I have a data frame that contains survey responses by country.
country=['Country A','Country A','Country A','Country B','Country B','Country B']
responses=['Agree','Neutral','Disagree','Agree','Neutral','Disagree']
num_respondents=[10,50,30,58,24,23]
example_df = pd.DataFrame({"Country": country, "Response": responses, "Count": num_respondents})
For each country, I want to compute the fraction (#Agree-#Disagree)/(Total Respondents). Is there a clean way to do this using groupby or another pandas function?
CodePudding user response:
Maybe it helps:
example_df.groupby('Country').apply(lambda x: (sum(x['Count'][x['Response'] == 'Agree'])
- sum(x['Count'][x['Response'] == 'Disagree']))
/sum(x['Count']))
CodePudding user response:
You could create a custom function and include your logic there:
import pandas as pd
def custom_agg(grp: pd.DataFrame) -> float:
"""Calculate the difference of agreement and disagreements in a group of responses.
Parameters
----------
grp : pd.DataFrame
A pandas DataFrame containing at least two columns: 'Response' and 'Count'.
Returns
-------
float
The diference between 'Agree' and 'Disagree' responses,
relative to the total number of responses,
calculated as: (total_agree - total_disagree) / total_count
Examples
--------
>>> country = ["Country A", "Country A", "Country A", "Country B",
... "Country B", "Country B"]
>>> responses = ["Agree", "Neutral", "Disagree", "Agree", "Neutral",
... "Disagree"]
>>> num_respondents = [10, 50, 30, 58, 24, 23]

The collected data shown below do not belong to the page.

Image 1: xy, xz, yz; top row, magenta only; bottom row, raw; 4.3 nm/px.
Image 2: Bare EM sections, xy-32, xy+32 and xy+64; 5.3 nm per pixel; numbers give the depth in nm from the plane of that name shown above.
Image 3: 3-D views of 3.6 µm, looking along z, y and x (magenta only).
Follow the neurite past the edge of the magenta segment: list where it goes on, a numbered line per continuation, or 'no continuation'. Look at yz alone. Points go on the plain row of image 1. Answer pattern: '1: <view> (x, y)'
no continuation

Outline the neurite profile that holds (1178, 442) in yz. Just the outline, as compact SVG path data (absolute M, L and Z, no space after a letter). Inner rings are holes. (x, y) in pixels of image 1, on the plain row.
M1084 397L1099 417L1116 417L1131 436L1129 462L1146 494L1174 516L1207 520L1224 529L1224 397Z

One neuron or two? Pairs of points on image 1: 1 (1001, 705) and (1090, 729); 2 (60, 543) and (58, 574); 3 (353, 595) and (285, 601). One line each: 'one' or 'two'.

>>> example_df = pd.DataFrame({"Country": country, "Response": responses,
... "Count": num_respondents})
>>> example_df.groupby("Country").apply(lambda grp: custom_agg(grp))
"""
total_agree = grp[grp["Response"] == "Agree"]["Count"].sum()

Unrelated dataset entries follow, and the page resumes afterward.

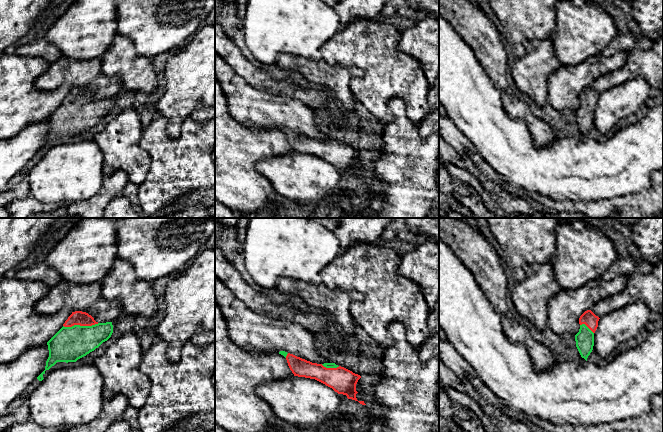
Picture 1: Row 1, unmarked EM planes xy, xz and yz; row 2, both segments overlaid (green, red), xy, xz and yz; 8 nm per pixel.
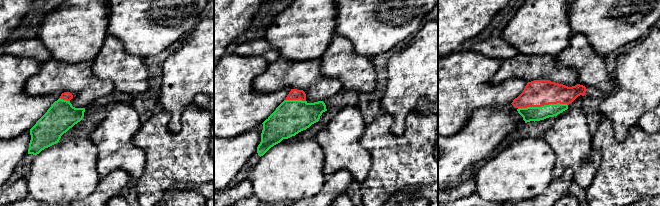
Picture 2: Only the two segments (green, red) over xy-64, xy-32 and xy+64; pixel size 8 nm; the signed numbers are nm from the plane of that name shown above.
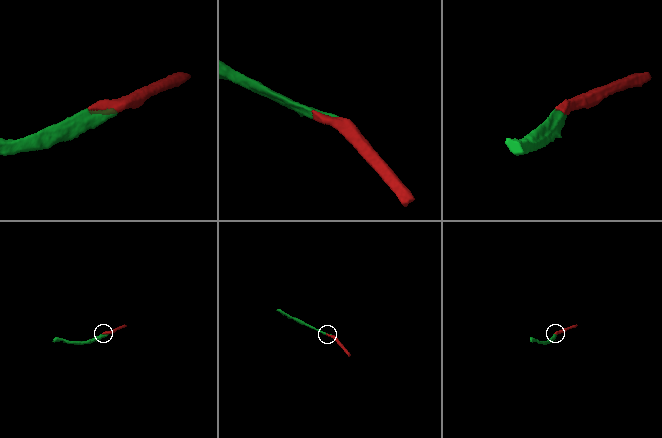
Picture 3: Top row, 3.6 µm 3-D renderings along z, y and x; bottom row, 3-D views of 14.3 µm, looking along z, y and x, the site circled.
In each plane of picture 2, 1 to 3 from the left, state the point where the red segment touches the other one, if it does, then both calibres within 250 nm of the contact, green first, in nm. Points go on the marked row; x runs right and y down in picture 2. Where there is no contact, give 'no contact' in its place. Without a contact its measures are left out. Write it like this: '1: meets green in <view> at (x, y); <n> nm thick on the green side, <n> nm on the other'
1: meets green in xy-64 at (65, 100); 240 nm thick on the green side, 70 nm on the other
2: meets green in xy-32 at (295, 100); 280 nm thick on the green side, 90 nm on the other
3: meets green in xy+64 at (542, 106); 110 nm thick on the green side, 220 nm on the other

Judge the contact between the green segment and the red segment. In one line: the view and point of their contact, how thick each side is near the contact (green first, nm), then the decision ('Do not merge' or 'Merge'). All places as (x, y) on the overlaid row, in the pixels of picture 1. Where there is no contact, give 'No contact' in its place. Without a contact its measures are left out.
Touches green at xy (79, 325). Thickness 280 nm (green) against 110 nm. Merge

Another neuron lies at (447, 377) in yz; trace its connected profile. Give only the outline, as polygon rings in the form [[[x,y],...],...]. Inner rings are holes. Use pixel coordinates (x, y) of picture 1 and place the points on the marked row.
[[[439,359],[439,382],[443,385],[450,386],[455,390],[466,393],[470,398],[476,402],[483,402],[483,398],[479,392],[473,387],[469,380],[461,381],[458,376],[448,368],[442,360]]]

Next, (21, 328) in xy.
[[[7,277],[0,281],[0,364],[14,361],[32,347],[46,344],[72,314],[68,307],[53,315],[41,315],[35,311],[36,303],[47,295],[49,289],[41,281]]]

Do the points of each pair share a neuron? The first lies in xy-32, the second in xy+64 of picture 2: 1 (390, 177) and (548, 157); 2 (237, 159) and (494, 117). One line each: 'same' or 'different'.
1: different
2: same

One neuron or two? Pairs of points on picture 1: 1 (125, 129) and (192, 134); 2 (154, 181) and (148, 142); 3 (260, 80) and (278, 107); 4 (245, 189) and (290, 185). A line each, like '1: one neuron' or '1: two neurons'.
1: one neuron
2: one neuron
3: two neurons
4: two neurons

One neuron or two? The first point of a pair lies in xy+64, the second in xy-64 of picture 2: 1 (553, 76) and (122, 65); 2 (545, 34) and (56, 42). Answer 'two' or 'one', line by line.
1: two
2: one

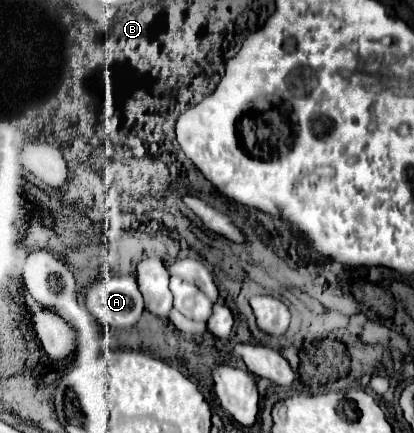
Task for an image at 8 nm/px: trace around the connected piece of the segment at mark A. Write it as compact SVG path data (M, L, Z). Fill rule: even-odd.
M116 275L96 281L86 291L86 307L102 325L130 329L144 311L144 299L134 275Z

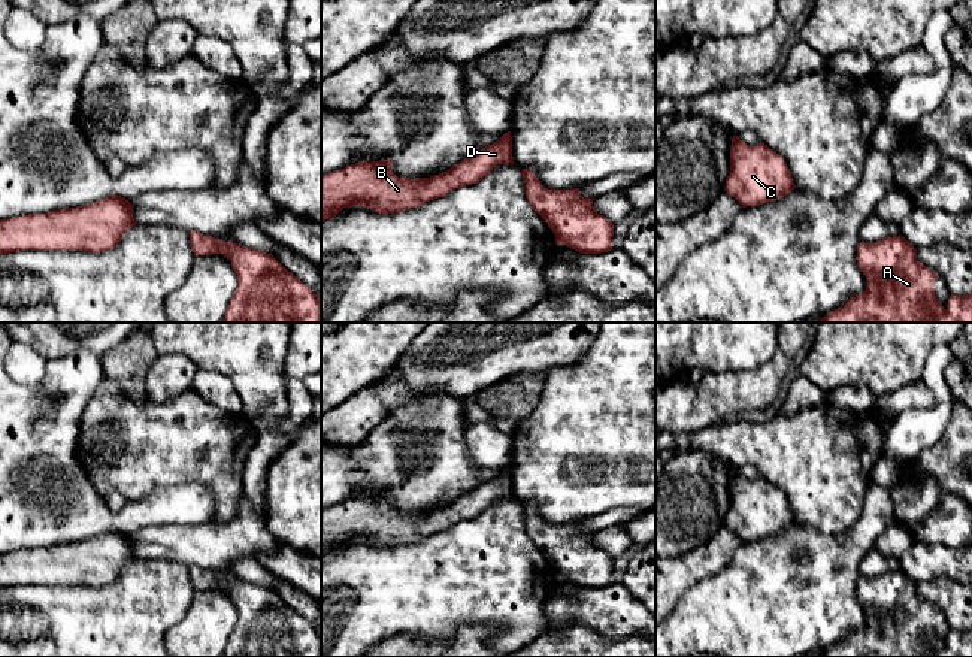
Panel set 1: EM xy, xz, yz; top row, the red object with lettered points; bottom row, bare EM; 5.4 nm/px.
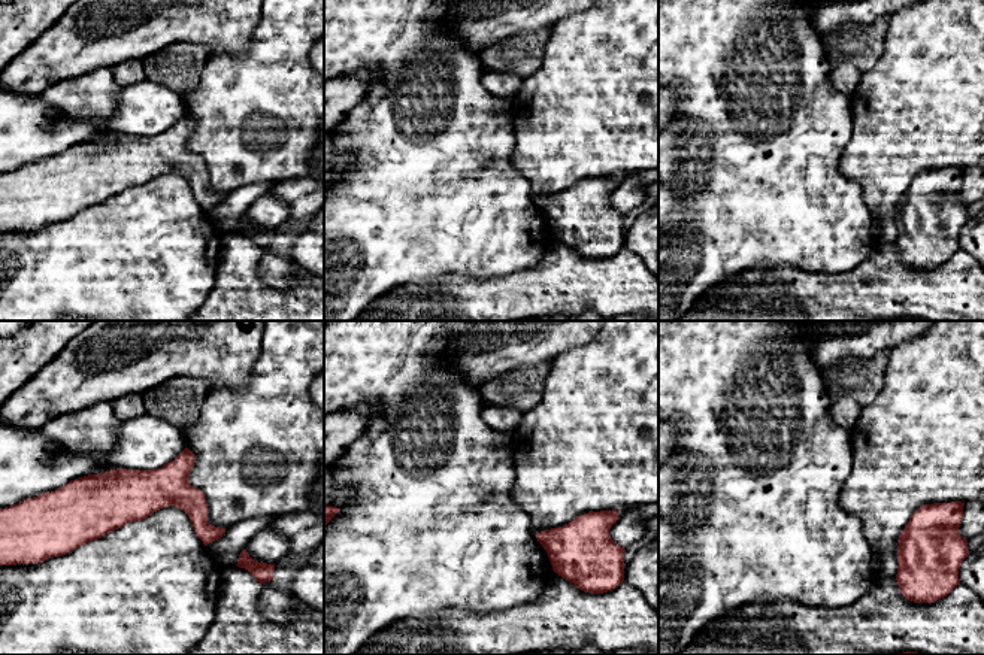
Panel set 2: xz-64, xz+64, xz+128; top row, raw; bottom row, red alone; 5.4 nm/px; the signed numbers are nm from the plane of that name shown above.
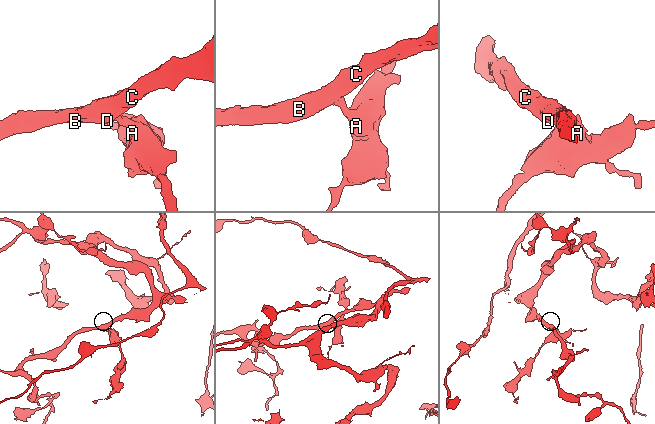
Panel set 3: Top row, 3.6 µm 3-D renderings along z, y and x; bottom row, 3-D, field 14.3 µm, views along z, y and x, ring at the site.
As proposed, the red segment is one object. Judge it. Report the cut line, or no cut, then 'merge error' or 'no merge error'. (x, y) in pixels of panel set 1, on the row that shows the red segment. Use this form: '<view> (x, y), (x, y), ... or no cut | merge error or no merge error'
no cut | no merge error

total_disagree = grp[grp["Response"] == "Disagree"]["Count"].sum()
total_count = grp["Count"].sum()
return (total_agree - total_disagree) / total_count
example_df.groupby("Country").apply(lambda grp: custom_agg(grp))
# Returns:
#
# Country
# Country A -0.222222
# Country B 0.333333
# dtype: float64
Defining a custom function is especially useful when you have to define complex logic to use inside group by/aggregate
scenarios.